Whether at the drafting stage, reviewing a document before signing it or facing courtroom litigation regarding a breach, the strength of a contract is crucial. Many businesses understand that a contract forms the backbone of any vendor relationship, employee agreement or restrictive covenant. Unfortunately, they often fall into traps that can damage the effectiveness of the document.
While every business agreement is unique, there are numerous issues that seem to be common across organizations. When drafting a contract, it is wise to avoid certain mistakes, including:
- Vague language: As a general notion, vague language can run the range from ill-defined deadlines and the consequences for breach of contract. If the business fails to properly describe factors such as due dates, the scope of the agreement and the provisions both parties must follow, it might be a challenge to hold the other party accountable through the legal process.
- Good faith: Many organizations rely on the general notion of good faith when describing contract terms. Unfortunately, good faith is often a subjective measure that introduces a great deal of gray area into the legal agreement. While a guiding principle, good faith fails as a contract term.
- Industry jargon and acronyms: Either from their vendor relationship or duration in business, many organizations use a sort of contract shorthand when drafting agreements. Using industry jargon or undefined acronyms might seem to save time in explaining each provision, it often adds area for potential legal disputes down the line.

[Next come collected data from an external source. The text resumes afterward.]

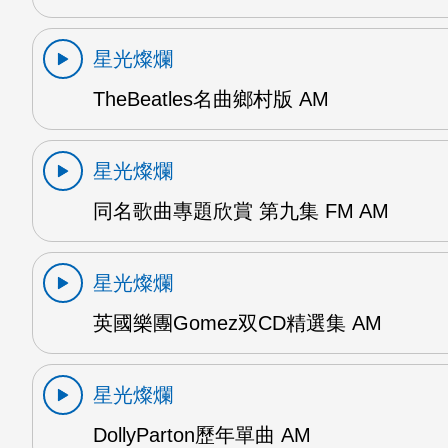
星光燦爛
TheBeatles名曲鄉村版 AM
星光燦爛
同名歌曲專題欣賞 第九集 FM AM
星光燦爛
英國樂團Gomez双CD精選集 AM
星光燦爛
DollyParton歷年單曲 AM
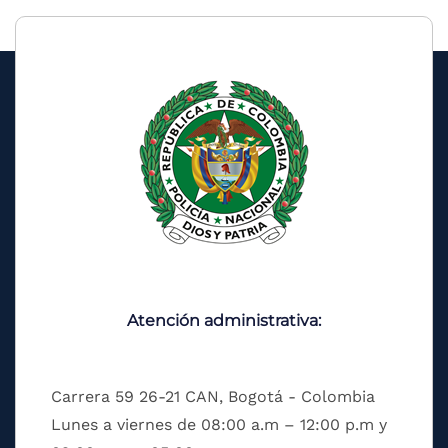
Atención administrativa:
Carrera 59 26-21 CAN, Bogotá - Colombia
Lunes a viernes de 08:00 a.m – 12:00 p.m y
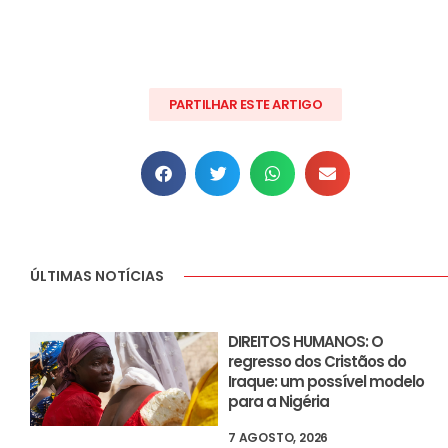
PARTILHAR ESTE ARTIGO
ÚLTIMAS NOTÍCIAS
DIREITOS HUMANOS: O
regresso dos Cristãos do
Iraque: um possível modelo
para a Nigéria
7 AGOSTO, 2026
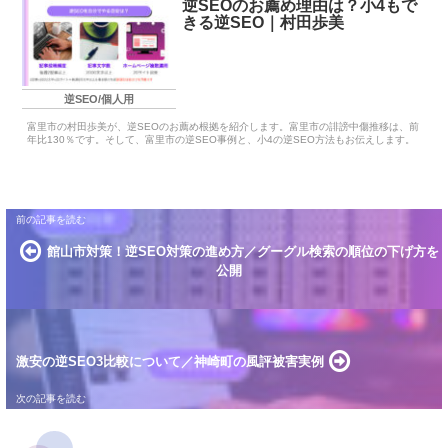
逆SEOのお薦め理由は？小4もで
きる逆SEO｜村田歩美
逆SEO/個人用
富里市の村田歩美が、逆SEOのお薦め根拠を紹介します。富里市の誹謗中傷推移は、前
年比130％です。そして、富里市の逆SEO事例と、小4の逆SEO方法もお伝えします。
館山市対策！逆SEO対策の進め方／グーグル検索の順位の下げ方を
公開
激安の逆SEO3比較について／神崎町の風評被害実例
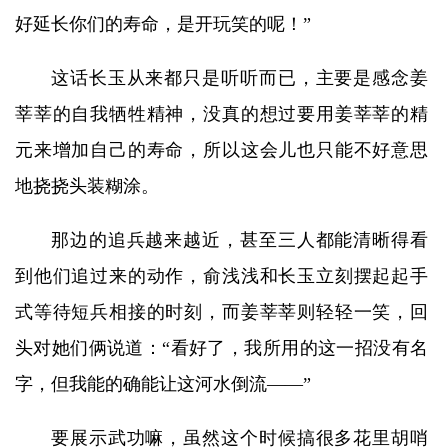
好延长你们的寿命，是开玩笑的呢！”
这话长玉从来都只是听听而已，主要是感念姜
莘莘的自我牺牲精神，没真的想过要用姜莘莘的精
元来增加自己的寿命，所以这会儿也只能不好意思
地挠挠头装糊涂。
那边的追兵越来越近，甚至三人都能清晰得看
到他们追过来的动作，俞浅浅和长玉立刻摆起起手
式等待短兵相接的时刻，而姜莘莘则轻轻一笑，回
头对她们俩说道：“看好了，我所用的这一招没有名
字，但我能的确能让这河水倒流——”
要展示武功嘛，虽然这个时候搞很多花里胡哨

When facing litigation, the business must worry about the contract and its enforceability. While certain language errors might be intentional, some organizations might feel that a well-targeted gray area could help them in court – creating a specific place they can center their arguments. It is better, however, to have a strong, well-written document that is valid, enforceable and contains clear language regarding the penalties for breaking the terms of the agreement.